Assigned task. Your job with the data below: print everything from the line that holds "1. stack of" down to the line that holds "3. stack of", ends included, exactly, and nothing else.

Records for processing.

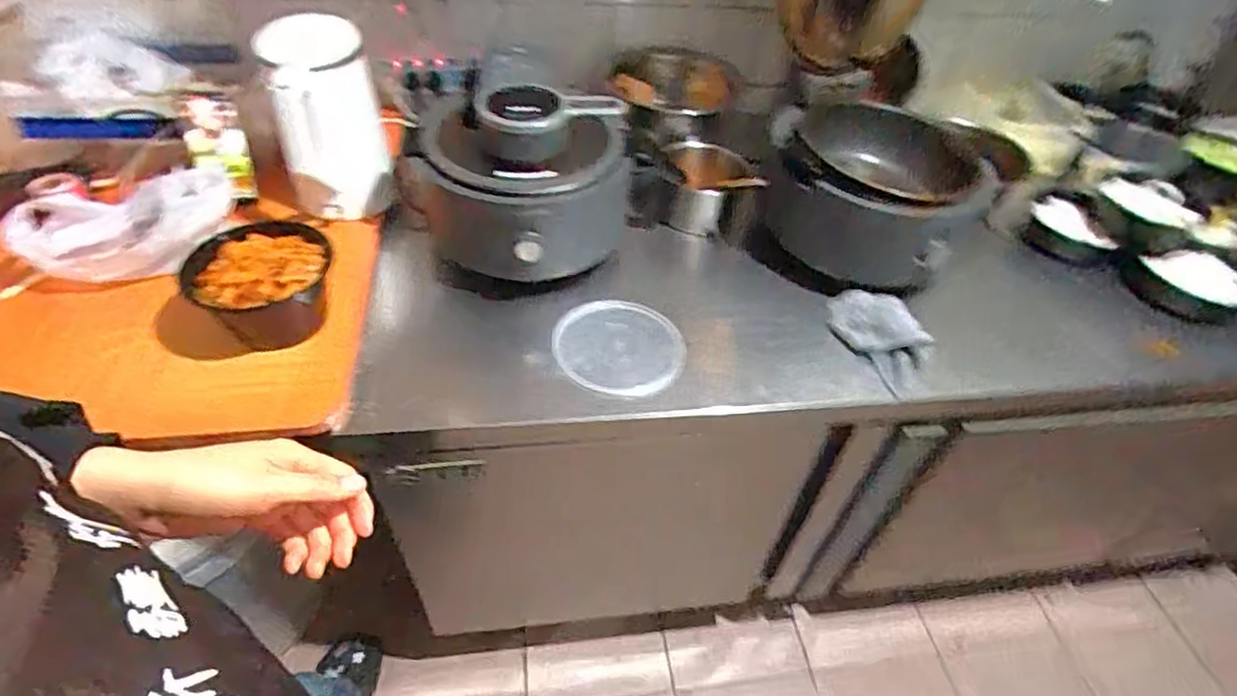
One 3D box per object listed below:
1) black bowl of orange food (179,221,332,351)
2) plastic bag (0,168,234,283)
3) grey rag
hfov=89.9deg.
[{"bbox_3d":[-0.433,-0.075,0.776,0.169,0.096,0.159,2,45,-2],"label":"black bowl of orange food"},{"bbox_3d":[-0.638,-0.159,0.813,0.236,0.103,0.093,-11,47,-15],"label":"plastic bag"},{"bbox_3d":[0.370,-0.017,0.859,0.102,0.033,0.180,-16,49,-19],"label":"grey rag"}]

--

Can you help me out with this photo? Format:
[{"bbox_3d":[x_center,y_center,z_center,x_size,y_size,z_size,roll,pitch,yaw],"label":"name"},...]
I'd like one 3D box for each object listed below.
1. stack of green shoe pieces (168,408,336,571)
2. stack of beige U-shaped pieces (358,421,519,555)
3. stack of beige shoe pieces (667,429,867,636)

Expected output.
1. stack of green shoe pieces (168,408,336,571)
2. stack of beige U-shaped pieces (358,421,519,555)
3. stack of beige shoe pieces (667,429,867,636)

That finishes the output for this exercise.